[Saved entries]
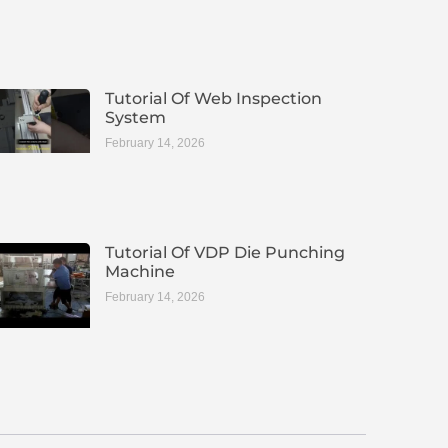
Tutorial Of Web Inspection
System
February 14, 2026
Tutorial Of VDP Die Punching
Machine
February 14, 2026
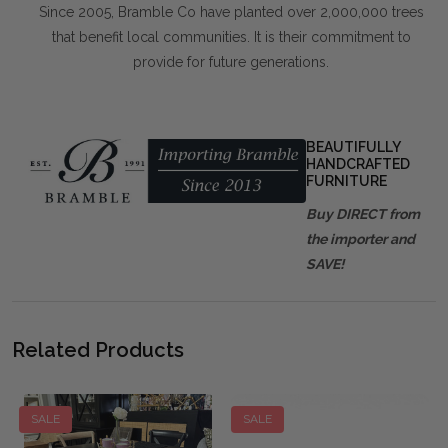
Since 2005, Bramble Co have planted over 2,000,000 trees
that benefit local communities. It is their commitment to
provide for future generations.
BEAUTIFULLY
HANDCRAFTED
FURNITURE
Buy DIRECT from
the importer and
SAVE!
Related Products
SALE
SALE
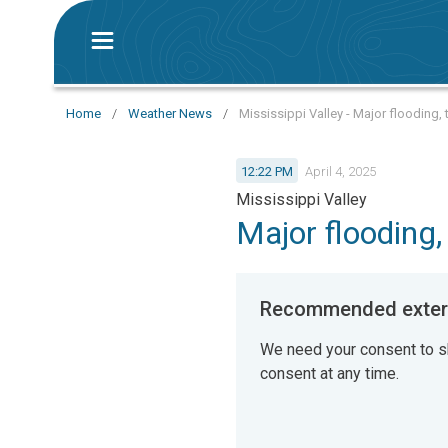
Home
/
Weather News
/
Mississippi Valley - Major flooding,
12:22 PM
April 4, 2025
Mississippi Valley
Major flooding
Recommended extern
We need your consent to s
consent at any time.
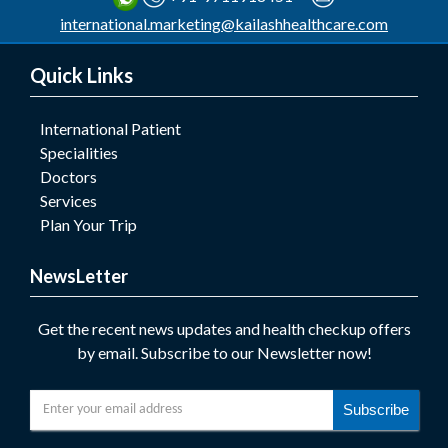
international.marketing@kailashhealthcare.com
Quick Links
International Patient
Specialities
Doctors
Services
Plan Your Trip
NewsLetter
Get the recent news updates and health checkup offers
by email. Subscribe to our Newsletter now!
Subscribe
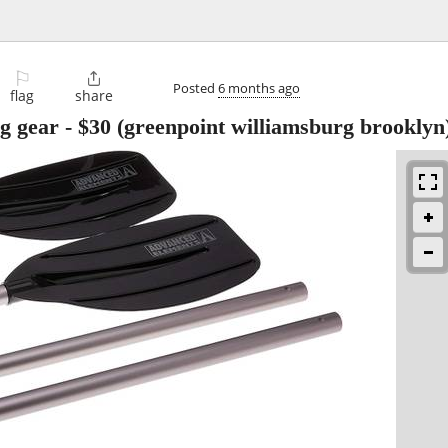
⚐

Posted
6 months ago
flag
share
ng gear
-
$30
(greenpoint williamsburg brooklyn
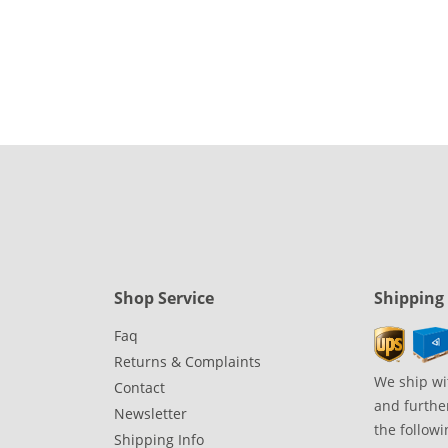
Shop Service
Shipping
Faq
Returns & Complaints
We ship wi
Contact
and further
Newsletter
the followi
Shipping Info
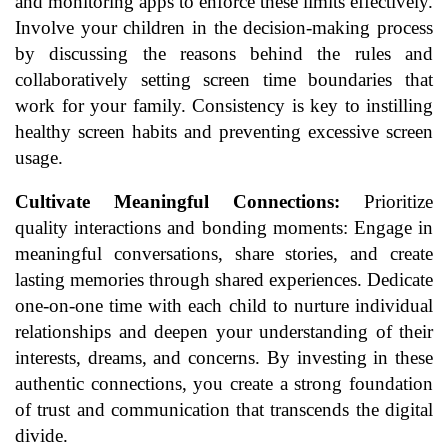
and monitoring apps to enforce these limits effectively.
Involve your children in the decision-making process
by discussing the reasons behind the rules and
collaboratively setting screen time boundaries that
work for your family. Consistency is key to instilling
healthy screen habits and preventing excessive screen
usage.
Cultivate Meaningful Connections:
Prioritize
quality interactions and bonding moments: Engage in
meaningful conversations, share stories, and create
lasting memories through shared experiences. Dedicate
one-on-one time with each child to nurture individual
relationships and deepen your understanding of their
interests, dreams, and concerns. By investing in these
authentic connections, you create a strong foundation
of trust and communication that transcends the digital
divide.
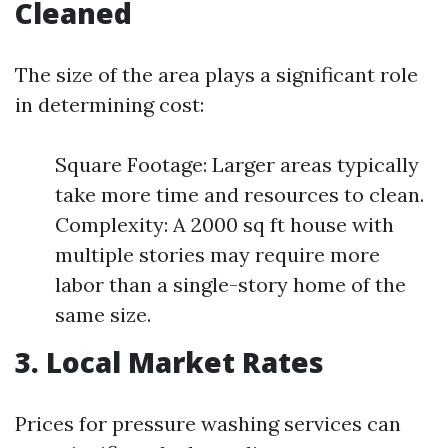
Cleaned
The size of the area plays a significant role
in determining cost:
Square Footage: Larger areas typically
take more time and resources to clean.
Complexity: A 2000 sq ft house with
multiple stories may require more
labor than a single-story home of the
same size.
3. Local Market Rates
Prices for pressure washing services can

#### What to do:
Copy out the text of all the items, changing each "SALE" to "CLEARANCE" and keeping everything else the same. Leave the pictures out.

#### Your solution:
Tutorial Of Web Inspection
System
February 14, 2026
Tutorial Of VDP Die Punching
Machine
February 14, 2026
Since 2005, Bramble Co have planted over 2,000,000 trees
that benefit local communities. It is their commitment to
provide for future generations.
BEAUTIFULLY
HANDCRAFTED
FURNITURE
Buy DIRECT from
the importer and
SAVE!
Related Products
CLEARANCE
CLEARANCE
Home
/
Weather News
/
Mississippi Valley - Major flooding,
12:22 PM
April 4, 2025
Mississippi Valley
Major flooding
Recommended extern
We need your consent to s
consent at any time.
international.marketing@kailashhealthcare.com
Quick Links
International Patient
Specialities
Doctors
Services
Plan Your Trip
NewsLetter
Get the recent news updates and health checkup offers
by email. Subscribe to our Newsletter now!
Subscribe
⚐

Posted
6 months ago
flag
share
ng gear
-
$30
(greenpoint williamsburg brooklyn
Shop Service
Shipping
Faq
Returns & Complaints
We ship wi
Contact
and further
Newsletter
the followi
Shipping Info
and monitoring apps to enforce these limits effectively.
Involve your children in the decision-making process
by discussing the reasons behind the rules and
collaboratively setting screen time boundaries that
work for your family. Consistency is key to instilling
healthy screen habits and preventing excessive screen
usage.
Cultivate Meaningful Connections:
Prioritize
quality interactions and bonding moments: Engage in
meaningful conversations, share stories, and create
lasting memories through shared experiences. Dedicate
one-on-one time with each child to nurture individual
relationships and deepen your understanding of their
interests, dreams, and concerns. By investing in these
authentic connections, you create a strong foundation
of trust and communication that transcends the digital
divide.
Cleaned
The size of the area plays a significant role
in determining cost:
Square Footage: Larger areas typically
take more time and resources to clean.
Complexity: A 2000 sq ft house with
multiple stories may require more
labor than a single-story home of the
same size.
3. Local Market Rates
Prices for pressure washing services can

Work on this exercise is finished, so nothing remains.